Bungie is one of the biggest developers in the gaming industry, with its claim to fame coming from creating the now-iconic "Halo" series, but the company saw drastic changes after concluding its trilogy. Bungie has since relinquished control over the "Halo" series and was recently purchased by Sony, a move that had the internet going wild. Bungie is now hard at work producing DLCs and updates for its incredibly popular live service game "Destiny 2." However, amidst all that good news and success, Bungie has developed a reputation for quickly becoming litigious with anyone who negatively impacts the "Destiny 2" community.


Specifically, Bungie filed a lawsuit against AimJunkies.com to combat "Destiny 2" cheaters. The case alleged that the cheating website was infringing on Bungie's copyright. However, the case didn't pan out the way Bungie wanted, as the courts ended up dismissing it due to a lack of evidence. 

Bungie is back in the news again, and it's not to announce "Destiny 3," but rather due to reports of another lawsuit. This month, Bungie sued a small YouTuber for an exorbitant amount of money, and many are puzzled as to why.

They allegedly impersonated Bungie

As first reported by PCGamesN, Bungie recently filed a lawsuit against YouTuber Nicholas Minor. In the court documents, Bungie claimed that Minor possessed a YouTube account called Lord Nazo that received multiple letters from Bungie asking them to remove numerous "Destiny" soundtrack songs from their channel. The YouTuber allegedly ignored the letters, with the videos being taken down automatically by YouTube soon after. Minor wasn't too happy about the forceful takedown of their videos and swiftly retaliated against Bungie.


Allegedly, Minor created a fake email account impersonating CSC Global (the brand protector of "Destiny") and sent out letters to other "Destiny" community members, fraudulently informing them that they needed to take down their videos. Minor sent out a total of ninety-six separate letters to "Destiny" community members in addition to sending multiple fake DMCA takedowns, according to Bungie.

Bungie theorized that the reason the YouTuber retaliated in the way they did was to damage Bungie's reputation. As a result, Bungie explained, "[we] had to devote significant internal resources to addressing it and helping its players restore their videos and channels." Bungie is now seeking damages of $7.6 million, with $150,000 for each work affected by the takedown notices. The YouTuber has not yet responded to the lawsuit, so it's unclear how things will proceed. Bungie will need to bring ample evidence to prevent the case from being thrown out like its last one.

◆ JOB A
Edit the entries from the line containing "Check: Speedometer. The" through the line containing "Observed value: value=15 unit=km/h", inclusive, replacing "surveyor" with "inspector" and changing nothing else. Return only those lines.
The article and the entries come from separate sources.

◆ AVAILABLE DATA
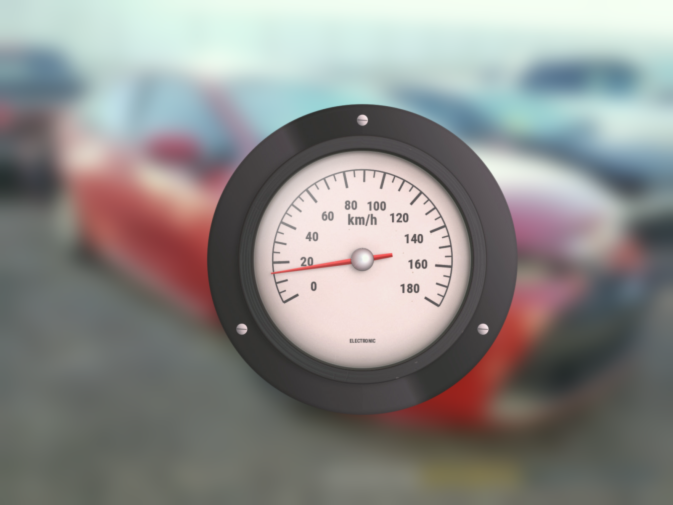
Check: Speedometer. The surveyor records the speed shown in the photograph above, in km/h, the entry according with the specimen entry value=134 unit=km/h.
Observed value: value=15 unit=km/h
* * *
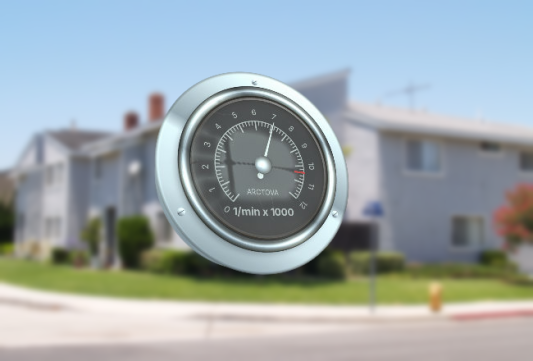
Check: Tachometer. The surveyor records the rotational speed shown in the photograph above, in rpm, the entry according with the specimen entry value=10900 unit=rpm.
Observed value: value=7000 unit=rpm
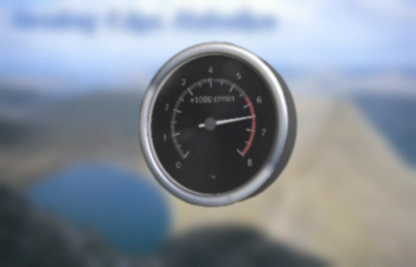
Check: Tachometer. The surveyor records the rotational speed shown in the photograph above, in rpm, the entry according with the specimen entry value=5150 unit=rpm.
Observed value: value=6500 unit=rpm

◆ JOB B
In the article about Bungie's lawsuits, how much is Bungie seeking in damages from the YouTuber?

◆ RESULT A
Check: Speedometer. The inspector records the speed shown in the photograph above, in km/h, the entry according with the specimen entry value=134 unit=km/h.
Observed value: value=15 unit=km/h

◆ RESULT B
$7.6 million, with $150,000 for each work affected by the takedown notices.